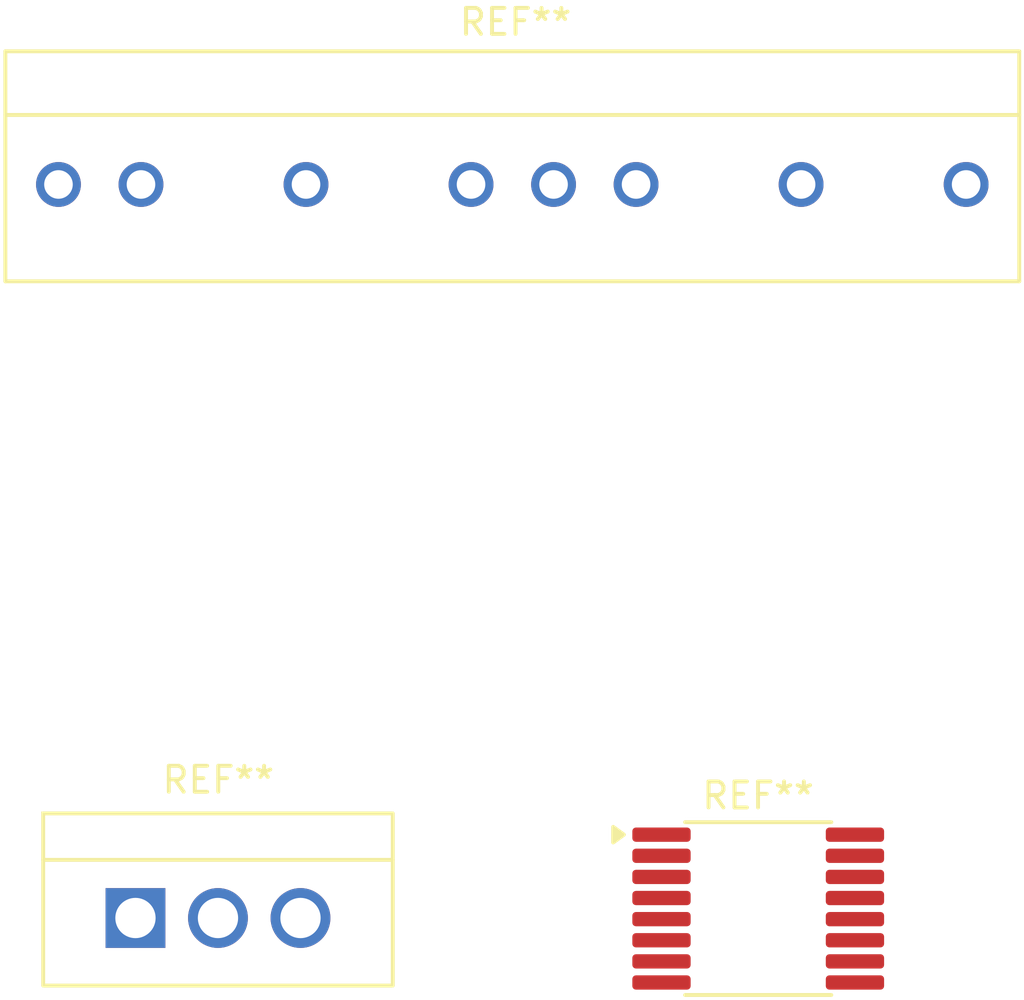
<source format=kicad_pcb>
(kicad_pcb
	(version 20241229)
	(generator "pcbnew")
	(generator_version "9.0")
	(general
		(thickness 1.6256)
		(legacy_teardrops no)
	)
	(paper "A4")
	(layers
		(0 "F.Cu" signal)
		(2 "B.Cu" signal)
		(9 "F.Adhes" user "F.Adhesive")
		(11 "B.Adhes" user "B.Adhesive")
		(13 "F.Paste" user)
		(15 "B.Paste" user)
		(5 "F.SilkS" user "F.Silkscreen")
		(7 "B.SilkS" user "B.Silkscreen")
		(1 "F.Mask" user)
		(3 "B.Mask" user)
		(17 "Dwgs.User" user "User.Drawings")
		(19 "Cmts.User" user "User.Comments")
		(21 "Eco1.User" user "User.Eco1")
		(23 "Eco2.User" user "User.Eco2")
		(25 "Edge.Cuts" user)
		(27 "Margin" user)
		(31 "F.CrtYd" user "F.Courtyard")
		(29 "B.CrtYd" user "B.Courtyard")
		(35 "F.Fab" user)
		(33 "B.Fab" user)
		(39 "User.1" user)
		(41 "User.2" user)
		(43 "User.3" user)
		(45 "User.4" user)
	)
	(setup
		(stackup
			(layer "F.SilkS"
				(type "Top Silk Screen")
				(color "White")
				(material "PSR-4100WL")
			)
			(layer "F.Paste"
				(type "Top Solder Paste")
			)
			(layer "F.Mask"
				(type "Top Solder Mask")
				(color "Purple")
				(thickness 0.0152)
				(material "PSR-4000BN")
				(epsilon_r 4.5)
				(loss_tangent 0.029)
			)
			(layer "F.Cu"
				(type "copper")
				(thickness 0.0356)
			)
			(layer "dielectric 1"
				(type "core")
				(color "FR4 natural")
				(thickness 1.524)
				(material "KB-6167F")
				(epsilon_r 4.8)
				(loss_tangent 0.015)
			)
			(layer "B.Cu"
				(type "copper")
				(thickness 0.0356)
			)
			(layer "B.Mask"
				(type "Bottom Solder Mask")
				(color "Purple")
				(thickness 0.0152)
				(material "PSR-4000BN")
				(epsilon_r 4.5)
				(loss_tangent 0.029)
			)
			(layer "B.Paste"
				(type "Bottom Solder Paste")
			)
			(layer "B.SilkS"
				(type "Bottom Silk Screen")
				(color "White")
				(material "PSR-4100WL")
			)
			(copper_finish "None")
			(dielectric_constraints no)
		)
		(pad_to_mask_clearance 0.0508)
		(allow_soldermask_bridges_in_footprints no)
		(tenting front back)
		(pcbplotparams
			(layerselection 0x00000000_00000000_55555555_5755f5ff)
			(plot_on_all_layers_selection 0x00000000_00000000_00000000_00000000)
			(disableapertmacros no)
			(usegerberextensions no)
			(usegerberattributes yes)
			(usegerberadvancedattributes yes)
			(creategerberjobfile yes)
			(dashed_line_dash_ratio 12.000000)
			(dashed_line_gap_ratio 3.000000)
			(svgprecision 4)
			(plotframeref no)
			(mode 1)
			(useauxorigin no)
			(hpglpennumber 1)
			(hpglpenspeed 20)
			(hpglpendiameter 15.000000)
			(pdf_front_fp_property_popups yes)
			(pdf_back_fp_property_popups yes)
			(pdf_metadata yes)
			(pdf_single_document no)
			(dxfpolygonmode yes)
			(dxfimperialunits yes)
			(dxfusepcbnewfont yes)
			(psnegative no)
			(psa4output no)
			(plot_black_and_white yes)
			(sketchpadsonfab no)
			(plotpadnumbers no)
			(hidednponfab no)
			(sketchdnponfab yes)
			(crossoutdnponfab yes)
			(subtractmaskfromsilk no)
			(outputformat 1)
			(mirror no)
			(drillshape 1)
			(scaleselection 1)
			(outputdirectory "")
		)
	)
	(net 0 "")
	(footprint "IC:TSSOP-16" (layer "F.Cu") (at 151.55 95.3))
	(footprint "IC:PA95" (layer "F.Cu") (at 143.98 73.01))
	(footprint "ThreeTerminal:TO-220" (layer "F.Cu") (at 134.92 95.59))
	(embedded_fonts no)
)

</source>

### DIRECTIVE
Return each record exactly as given, excluding any image.

### WRITTEN RESPONSE
<source format=kicad_pcb>
(kicad_pcb
	(version 20241229)
	(generator "pcbnew")
	(generator_version "9.0")
	(general
		(thickness 1.6256)
		(legacy_teardrops no)
	)
	(paper "A4")
	(layers
		(0 "F.Cu" signal)
		(2 "B.Cu" signal)
		(9 "F.Adhes" user "F.Adhesive")
		(11 "B.Adhes" user "B.Adhesive")
		(13 "F.Paste" user)
		(15 "B.Paste" user)
		(5 "F.SilkS" user "F.Silkscreen")
		(7 "B.SilkS" user "B.Silkscreen")
		(1 "F.Mask" user)
		(3 "B.Mask" user)
		(17 "Dwgs.User" user "User.Drawings")
		(19 "Cmts.User" user "User.Comments")
		(21 "Eco1.User" user "User.Eco1")
		(23 "Eco2.User" user "User.Eco2")
		(25 "Edge.Cuts" user)
		(27 "Margin" user)
		(31 "F.CrtYd" user "F.Courtyard")
		(29 "B.CrtYd" user "B.Courtyard")
		(35 "F.Fab" user)
		(33 "B.Fab" user)
		(39 "User.1" user)
		(41 "User.2" user)
		(43 "User.3" user)
		(45 "User.4" user)
	)
	(setup
		(stackup
			(layer "F.SilkS"
				(type "Top Silk Screen")
				(color "White")
				(material "PSR-4100WL")
			)
			(layer "F.Paste"
				(type "Top Solder Paste")
			)
			(layer "F.Mask"
				(type "Top Solder Mask")
				(color "Purple")
				(thickness 0.0152)
				(material "PSR-4000BN")
				(epsilon_r 4.5)
				(loss_tangent 0.029)
			)
			(layer "F.Cu"
				(type "copper")
				(thickness 0.0356)
			)
			(layer "dielectric 1"
				(type "core")
				(color "FR4 natural")
				(thickness 1.524)
				(material "KB-6167F")
				(epsilon_r 4.8)
				(loss_tangent 0.015)
			)
			(layer "B.Cu"
				(type "copper")
				(thickness 0.0356)
			)
			(layer "B.Mask"
				(type "Bottom Solder Mask")
				(color "Purple")
				(thickness 0.0152)
				(material "PSR-4000BN")
				(epsilon_r 4.5)
				(loss_tangent 0.029)
			)
			(layer "B.Paste"
				(type "Bottom Solder Paste")
			)
			(layer "B.SilkS"
				(type "Bottom Silk Screen")
				(color "White")
				(material "PSR-4100WL")
			)
			(copper_finish "None")
			(dielectric_constraints no)
		)
		(pad_to_mask_clearance 0.0508)
		(allow_soldermask_bridges_in_footprints no)
		(tenting front back)
		(pcbplotparams
			(layerselection 0x00000000_00000000_55555555_5755f5ff)
			(plot_on_all_layers_selection 0x00000000_00000000_00000000_00000000)
			(disableapertmacros no)
			(usegerberextensions no)
			(usegerberattributes yes)
			(usegerberadvancedattributes yes)
			(creategerberjobfile yes)
			(dashed_line_dash_ratio 12.000000)
			(dashed_line_gap_ratio 3.000000)
			(svgprecision 4)
			(plotframeref no)
			(mode 1)
			(useauxorigin no)
			(hpglpennumber 1)
			(hpglpenspeed 20)
			(hpglpendiameter 15.000000)
			(pdf_front_fp_property_popups yes)
			(pdf_back_fp_property_popups yes)
			(pdf_metadata yes)
			(pdf_single_document no)
			(dxfpolygonmode yes)
			(dxfimperialunits yes)
			(dxfusepcbnewfont yes)
			(psnegative no)
			(psa4output no)
			(plot_black_and_white yes)
			(sketchpadsonfab no)
			(plotpadnumbers no)
			(hidednponfab no)
			(sketchdnponfab yes)
			(crossoutdnponfab yes)
			(subtractmaskfromsilk no)
			(outputformat 1)
			(mirror no)
			(drillshape 1)
			(scaleselection 1)
			(outputdirectory "")
		)
	)
	(net 0 "")
	(footprint "IC:TSSOP-16" (layer "F.Cu") (at 151.55 95.3))
	(footprint "IC:PA95" (layer "F.Cu") (at 143.98 73.01))
	(footprint "ThreeTerminal:TO-220" (layer "F.Cu") (at 134.92 95.59))
	(embedded_fonts no)
)

</source>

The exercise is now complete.